▶ Source data
-*-

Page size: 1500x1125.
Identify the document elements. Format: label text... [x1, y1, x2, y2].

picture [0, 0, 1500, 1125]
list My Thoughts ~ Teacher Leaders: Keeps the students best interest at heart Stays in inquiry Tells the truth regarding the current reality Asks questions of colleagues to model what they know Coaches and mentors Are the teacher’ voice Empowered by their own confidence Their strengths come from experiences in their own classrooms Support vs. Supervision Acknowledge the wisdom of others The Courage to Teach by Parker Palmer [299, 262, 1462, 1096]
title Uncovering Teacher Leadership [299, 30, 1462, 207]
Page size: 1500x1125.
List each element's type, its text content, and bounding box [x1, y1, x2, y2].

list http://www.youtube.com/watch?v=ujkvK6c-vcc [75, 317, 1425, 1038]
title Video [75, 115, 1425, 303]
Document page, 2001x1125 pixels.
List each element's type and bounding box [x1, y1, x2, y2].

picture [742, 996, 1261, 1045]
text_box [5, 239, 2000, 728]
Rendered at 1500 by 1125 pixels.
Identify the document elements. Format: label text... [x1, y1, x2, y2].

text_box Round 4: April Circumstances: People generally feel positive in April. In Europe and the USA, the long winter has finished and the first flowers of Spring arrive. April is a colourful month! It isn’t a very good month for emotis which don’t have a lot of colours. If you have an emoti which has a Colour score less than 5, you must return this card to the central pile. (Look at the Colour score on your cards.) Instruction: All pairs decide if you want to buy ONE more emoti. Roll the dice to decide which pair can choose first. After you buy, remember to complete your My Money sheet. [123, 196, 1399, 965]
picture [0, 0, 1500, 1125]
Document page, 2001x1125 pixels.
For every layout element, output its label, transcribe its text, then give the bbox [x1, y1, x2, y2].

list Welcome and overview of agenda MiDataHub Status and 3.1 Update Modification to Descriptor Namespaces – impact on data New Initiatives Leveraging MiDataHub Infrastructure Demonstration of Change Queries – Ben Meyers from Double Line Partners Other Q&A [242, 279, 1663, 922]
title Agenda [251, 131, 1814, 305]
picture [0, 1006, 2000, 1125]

-*-

▶ Try it
Restate the listing word for word, but only from its first line through the line with "Rendered at 1500 by 1125 pixels.", keeping both end lines.

▶ Solution to this exercise
Page size: 1500x1125.
Identify the document elements. Format: label text... [x1, y1, x2, y2].

picture [0, 0, 1500, 1125]
list My Thoughts ~ Teacher Leaders: Keeps the students best interest at heart Stays in inquiry Tells the truth regarding the current reality Asks questions of colleagues to model what they know Coaches and mentors Are the teacher’ voice Empowered by their own confidence Their strengths come from experiences in their own classrooms Support vs. Supervision Acknowledge the wisdom of others The Courage to Teach by Parker Palmer [299, 262, 1462, 1096]
title Uncovering Teacher Leadership [299, 30, 1462, 207]
Page size: 1500x1125.
List each element's type, its text content, and bounding box [x1, y1, x2, y2].

list http://www.youtube.com/watch?v=ujkvK6c-vcc [75, 317, 1425, 1038]
title Video [75, 115, 1425, 303]
Document page, 2001x1125 pixels.
List each element's type and bounding box [x1, y1, x2, y2].

picture [742, 996, 1261, 1045]
text_box [5, 239, 2000, 728]
Rendered at 1500 by 1125 pixels.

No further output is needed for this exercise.